'Reducing construction'

Netanyahu did not address the settlement issue in his remarks broadcast from the Israeli cabinet meeting, preferring to use language that might appeal to both the left and right wings of his government.

"The  type of language we are hearing at the moment is 'reducing the scale' of construction in the settlements, which does seem to be a kind of halfway house which may end up not pleasing anyone," Rowland reported.

"Netanyahu is really facing irreconcilable demands on the one hand for a setlement freeze, a demand pushed by the US and the EU, but on the other hand equally strong opposition to any freeze from within the cabinet."

Building of more settler homes is expected to begin in the days ahead [AFP]
The Israeli and US positions are also unlikely to satisfy Palestinian demands.

Speaking while on a visit to Cairo, the Egyptian capital, Khaled Meshaal, the political chief of the Hamas faction, said: "In terms of normalisation and the freezing of settlements, we warn against any hasty decision on the part of the Arabs in terms of what Obama and Israel are proposing.
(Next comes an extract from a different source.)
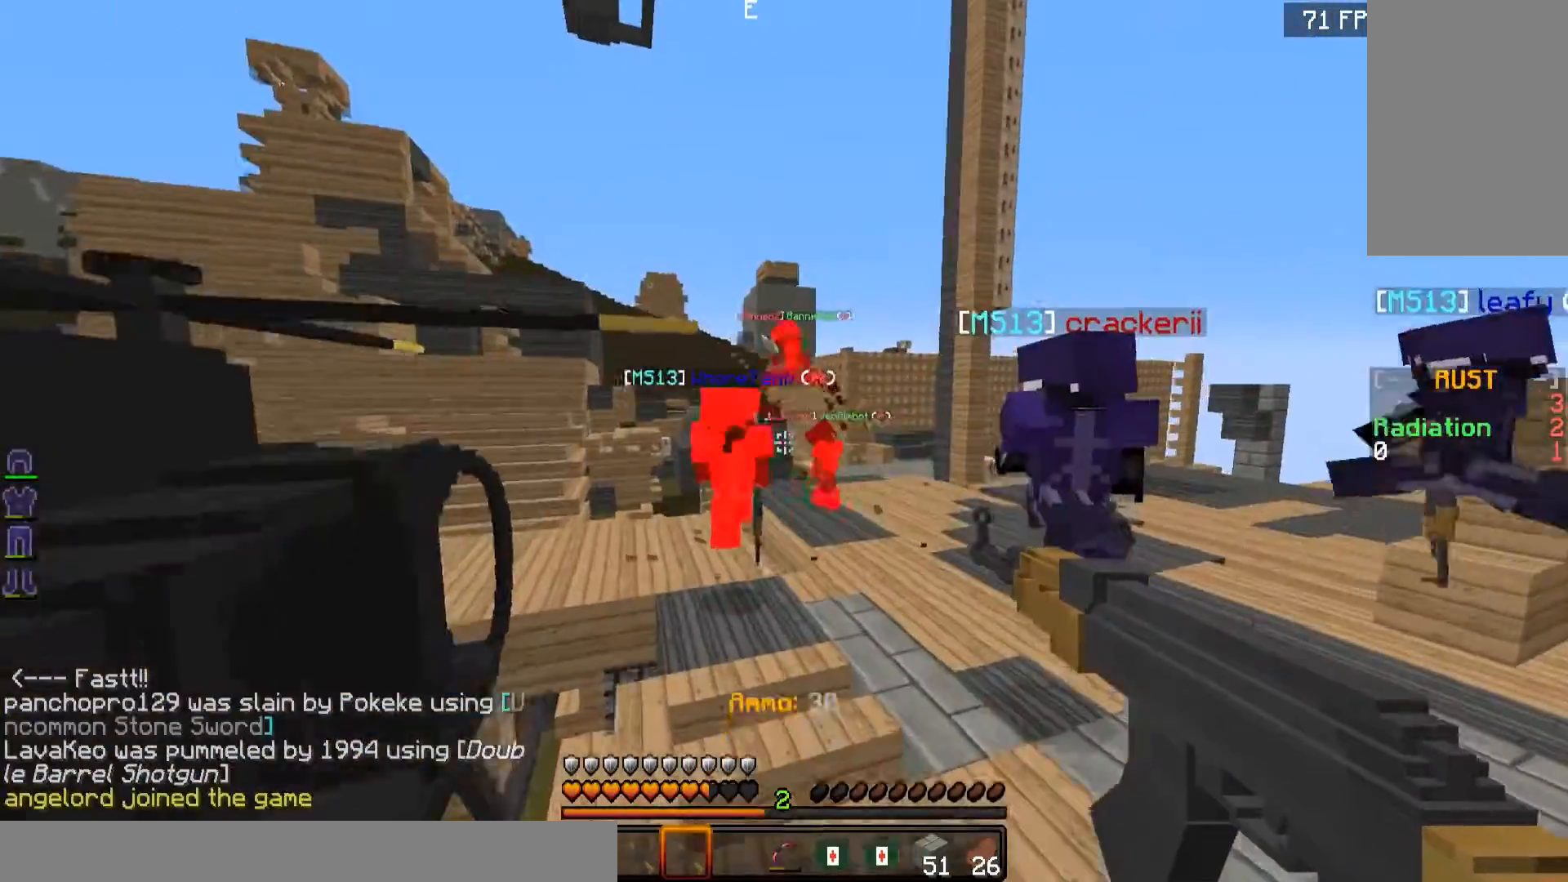
{"keys": ["w"], "mouse": ["right"], "events": [[66, "d", "down"], [117, "d", "up"]]}
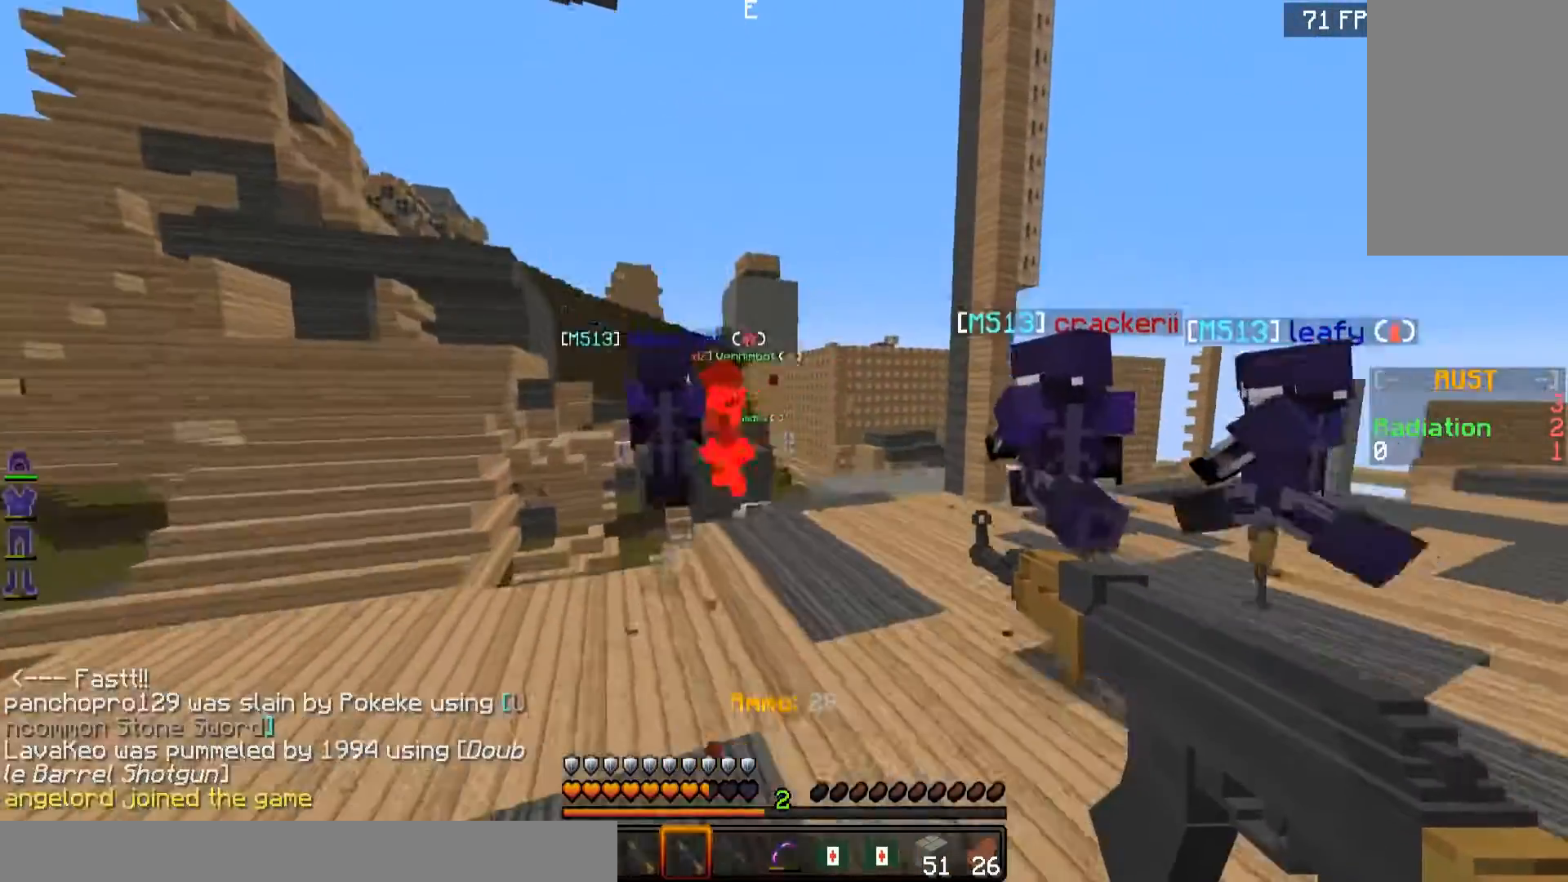
{"keys": ["w"], "mouse": ["right"], "events": [[317, "d", "down"], [384, "d", "up"]]}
"We will take Obama's announcement at the UN General Assembly at the end of this month seriously, but we will not accept the Palestinian cause being reduced to this one issue of a settlement freeze in return for Arab normalisation with Israel.

"The real issue is that of an Israeli occupation of Palestinian land which must end.

"The Palestinians must have the right to self-determination."

Decision imminent

But Yisrael Katz, the transport minister, told Israel Radio: "The prime minister will decide in the coming days on the building of hundreds of additional housing units in order to solve existing problems in various settlements."

Israeli officials announced the new construction on Friday but they also hinted they might halt some building in the occupied West Bank to try to appease the Arab world.

Avishay Braverman, minister of minorities from the Labor party, said: "Most of the settlers will eventually stay in land that will be absorbed in Israel, but many others will have to be dismantled. I think there will be a freezing."

About 300,000 Israelis live in the West Bank and another 200,000 in Arab East Jerusalem, territory captured in a 1967 war.

Palestinians numbering about 2.5 million live in the West Bank and aspire to establish a state there and in the Gaza Strip.